PROBLEMS TO WORK ON:
**1.** Please answer these questions using the blog post:
(a) What do most of the writer's photos relate to?
(b) Which photo service was shutting down and being overtaken by Flikr?
(c) What are the stranger's own photos all of?
**2.** Copy the rows from the first one through the line with "country: Iran", replacing "collectors" with "collected by" and leaving everything else unchanged.

Saturday, November 28, 2009

Kids Photos on Social Networking Sites

So, I had a kind of creepy experience today. I went to check my email, and there was someone requesting to be my contact on Flikr. This happens once in a while, as I am quite an active Flikr user. Most of my photos relate to crafts, swaps, and quilts that I am working on. Mostly the people who want to be my contacts are swapping with me, or are other people who do crafts or make quilts and who hang out in the same groups as I do. But this person was someone unfamiliar to me -- I had never received a comment from them or "seen" them on any of the craft-related and swap-related groups I generally post in.

Flash back: A year or so ago, before I had my laptop, I thought my desktop computer was going to crash because it was slowing down so much. It was a dinosoar and did not have a drive that could write anything to cd, and Yahoo! photos was shutting down and being overtaken by Flikr. So I paid my subscription fee and transferred all my family photos for the last 3 years to Flikr, without thinking much about it. Most of them I transferred with a "Private" Setting, but a few files had photos of quilts and crafts and my kids, so I left those whole files as "Public", meaning to go back and change them later.

Flash forward to today: So, I go to check out the profile of this stranger who wants to be my contact. And do you know what is in their favorites? Exclusively photos of little boys, mostly with blond hair and blue eyes, like my boys. The person is a single male, whose photos are all of dogs and vacations. Creepy. I think I will block you, thank you very much.

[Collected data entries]
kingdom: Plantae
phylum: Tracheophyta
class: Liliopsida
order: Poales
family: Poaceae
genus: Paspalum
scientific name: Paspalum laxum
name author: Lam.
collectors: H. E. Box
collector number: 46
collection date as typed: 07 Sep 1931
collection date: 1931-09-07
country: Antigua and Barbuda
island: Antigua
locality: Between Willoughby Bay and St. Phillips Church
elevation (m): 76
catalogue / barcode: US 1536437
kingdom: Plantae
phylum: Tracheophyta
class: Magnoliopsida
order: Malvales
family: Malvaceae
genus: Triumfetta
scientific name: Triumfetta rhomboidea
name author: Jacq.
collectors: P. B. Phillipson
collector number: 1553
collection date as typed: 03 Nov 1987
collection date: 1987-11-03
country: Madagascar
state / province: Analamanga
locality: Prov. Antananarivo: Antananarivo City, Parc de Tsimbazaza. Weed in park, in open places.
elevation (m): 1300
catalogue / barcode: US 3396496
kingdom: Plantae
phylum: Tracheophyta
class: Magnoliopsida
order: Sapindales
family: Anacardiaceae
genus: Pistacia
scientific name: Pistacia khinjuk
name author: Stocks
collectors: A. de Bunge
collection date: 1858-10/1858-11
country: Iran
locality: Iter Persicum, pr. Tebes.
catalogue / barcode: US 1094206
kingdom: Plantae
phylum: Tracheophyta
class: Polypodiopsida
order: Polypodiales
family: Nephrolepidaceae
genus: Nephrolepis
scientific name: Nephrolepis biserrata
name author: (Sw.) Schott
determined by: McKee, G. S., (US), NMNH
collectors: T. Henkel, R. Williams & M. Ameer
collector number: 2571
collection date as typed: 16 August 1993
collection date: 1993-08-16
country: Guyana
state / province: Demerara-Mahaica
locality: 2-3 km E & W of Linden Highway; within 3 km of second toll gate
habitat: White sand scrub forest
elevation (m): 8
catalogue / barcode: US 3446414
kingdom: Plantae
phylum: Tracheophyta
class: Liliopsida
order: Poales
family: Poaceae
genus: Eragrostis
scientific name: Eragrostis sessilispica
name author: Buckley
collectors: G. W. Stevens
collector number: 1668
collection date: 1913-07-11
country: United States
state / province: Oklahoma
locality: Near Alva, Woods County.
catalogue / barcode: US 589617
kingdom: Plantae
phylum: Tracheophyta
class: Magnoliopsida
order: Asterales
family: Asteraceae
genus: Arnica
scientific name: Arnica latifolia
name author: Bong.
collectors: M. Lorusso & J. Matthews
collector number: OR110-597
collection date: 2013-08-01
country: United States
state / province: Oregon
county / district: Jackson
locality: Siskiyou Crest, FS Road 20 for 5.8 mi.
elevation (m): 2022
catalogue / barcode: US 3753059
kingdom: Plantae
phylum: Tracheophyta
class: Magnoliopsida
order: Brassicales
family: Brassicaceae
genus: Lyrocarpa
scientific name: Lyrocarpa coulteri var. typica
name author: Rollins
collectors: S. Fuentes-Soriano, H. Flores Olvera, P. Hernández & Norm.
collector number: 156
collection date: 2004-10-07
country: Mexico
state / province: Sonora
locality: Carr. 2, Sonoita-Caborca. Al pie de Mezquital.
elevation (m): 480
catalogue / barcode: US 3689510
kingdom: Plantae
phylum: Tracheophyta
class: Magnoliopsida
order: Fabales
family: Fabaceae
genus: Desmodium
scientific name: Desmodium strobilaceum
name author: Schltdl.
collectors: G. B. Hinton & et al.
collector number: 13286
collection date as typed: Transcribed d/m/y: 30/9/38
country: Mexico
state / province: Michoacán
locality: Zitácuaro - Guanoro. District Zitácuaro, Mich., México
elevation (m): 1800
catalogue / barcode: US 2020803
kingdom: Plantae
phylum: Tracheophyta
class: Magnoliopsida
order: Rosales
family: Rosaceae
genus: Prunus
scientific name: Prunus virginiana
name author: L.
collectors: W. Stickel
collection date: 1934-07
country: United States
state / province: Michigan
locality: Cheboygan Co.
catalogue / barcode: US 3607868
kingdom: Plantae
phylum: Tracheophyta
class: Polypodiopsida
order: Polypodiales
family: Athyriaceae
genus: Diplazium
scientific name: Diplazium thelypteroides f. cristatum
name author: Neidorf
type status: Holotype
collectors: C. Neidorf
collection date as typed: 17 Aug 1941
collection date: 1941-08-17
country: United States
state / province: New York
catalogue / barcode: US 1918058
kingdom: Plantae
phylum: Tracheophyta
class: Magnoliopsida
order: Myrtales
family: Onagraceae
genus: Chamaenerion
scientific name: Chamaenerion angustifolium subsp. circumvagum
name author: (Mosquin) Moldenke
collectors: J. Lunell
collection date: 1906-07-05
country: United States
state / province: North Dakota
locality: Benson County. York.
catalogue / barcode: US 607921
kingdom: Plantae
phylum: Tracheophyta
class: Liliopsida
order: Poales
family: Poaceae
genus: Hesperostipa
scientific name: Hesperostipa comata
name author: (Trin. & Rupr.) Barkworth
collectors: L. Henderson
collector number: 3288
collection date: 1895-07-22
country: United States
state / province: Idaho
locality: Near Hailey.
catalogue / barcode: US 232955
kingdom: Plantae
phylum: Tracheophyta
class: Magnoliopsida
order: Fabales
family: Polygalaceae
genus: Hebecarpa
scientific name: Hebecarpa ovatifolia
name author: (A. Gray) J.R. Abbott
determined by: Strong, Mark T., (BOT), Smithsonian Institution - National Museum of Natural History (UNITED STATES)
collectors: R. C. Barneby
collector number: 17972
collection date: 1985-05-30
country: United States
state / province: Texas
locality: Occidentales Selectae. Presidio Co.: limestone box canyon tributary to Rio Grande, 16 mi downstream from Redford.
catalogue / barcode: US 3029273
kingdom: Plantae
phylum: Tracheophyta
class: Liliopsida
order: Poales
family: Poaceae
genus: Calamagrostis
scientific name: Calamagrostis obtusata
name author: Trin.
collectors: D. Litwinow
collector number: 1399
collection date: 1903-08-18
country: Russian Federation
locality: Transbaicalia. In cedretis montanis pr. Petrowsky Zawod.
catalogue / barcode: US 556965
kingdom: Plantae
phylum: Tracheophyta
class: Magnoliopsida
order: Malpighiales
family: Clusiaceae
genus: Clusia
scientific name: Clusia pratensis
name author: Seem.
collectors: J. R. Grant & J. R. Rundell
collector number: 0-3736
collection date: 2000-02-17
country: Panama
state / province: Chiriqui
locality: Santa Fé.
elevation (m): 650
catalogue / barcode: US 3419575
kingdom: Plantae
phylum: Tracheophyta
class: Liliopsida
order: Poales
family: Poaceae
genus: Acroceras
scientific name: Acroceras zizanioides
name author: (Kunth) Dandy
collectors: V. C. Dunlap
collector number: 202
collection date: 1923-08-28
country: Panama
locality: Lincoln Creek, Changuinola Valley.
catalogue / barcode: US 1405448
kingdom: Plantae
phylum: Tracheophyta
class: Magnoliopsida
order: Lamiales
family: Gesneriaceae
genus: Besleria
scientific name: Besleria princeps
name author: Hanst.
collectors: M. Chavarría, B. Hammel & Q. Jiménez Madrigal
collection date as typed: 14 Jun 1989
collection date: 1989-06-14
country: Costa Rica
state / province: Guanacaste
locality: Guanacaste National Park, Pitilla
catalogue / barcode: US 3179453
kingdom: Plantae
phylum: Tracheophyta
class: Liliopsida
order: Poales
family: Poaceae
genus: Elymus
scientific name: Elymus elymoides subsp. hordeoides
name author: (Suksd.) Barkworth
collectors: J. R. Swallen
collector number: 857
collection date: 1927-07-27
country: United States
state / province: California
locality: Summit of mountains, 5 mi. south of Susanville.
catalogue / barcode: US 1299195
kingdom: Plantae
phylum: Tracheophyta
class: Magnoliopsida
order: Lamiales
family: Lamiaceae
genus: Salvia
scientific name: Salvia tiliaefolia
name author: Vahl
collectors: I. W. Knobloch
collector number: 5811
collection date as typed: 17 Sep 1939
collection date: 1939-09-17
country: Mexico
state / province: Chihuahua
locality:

TASK-BY-TASK OUTPUTS:
**1.**
(a) Crafts, swaps, and quilts that the writer is working on.
(b) Yahoo! photos.
(c) Dogs and vacations.

**2.**
kingdom: Plantae
phylum: Tracheophyta
class: Liliopsida
order: Poales
family: Poaceae
genus: Paspalum
scientific name: Paspalum laxum
name author: Lam.
collected by: H. E. Box
collector number: 46
collection date as typed: 07 Sep 1931
collection date: 1931-09-07
country: Antigua and Barbuda
island: Antigua
locality: Between Willoughby Bay and St. Phillips Church
elevation (m): 76
catalogue / barcode: US 1536437
kingdom: Plantae
phylum: Tracheophyta
class: Magnoliopsida
order: Malvales
family: Malvaceae
genus: Triumfetta
scientific name: Triumfetta rhomboidea
name author: Jacq.
collected by: P. B. Phillipson
collector number: 1553
collection date as typed: 03 Nov 1987
collection date: 1987-11-03
country: Madagascar
state / province: Analamanga
locality: Prov. Antananarivo: Antananarivo City, Parc de Tsimbazaza. Weed in park, in open places.
elevation (m): 1300
catalogue / barcode: US 3396496
kingdom: Plantae
phylum: Tracheophyta
class: Magnoliopsida
order: Sapindales
family: Anacardiaceae
genus: Pistacia
scientific name: Pistacia khinjuk
name author: Stocks
collected by: A. de Bunge
collection date: 1858-10/1858-11
country: Iran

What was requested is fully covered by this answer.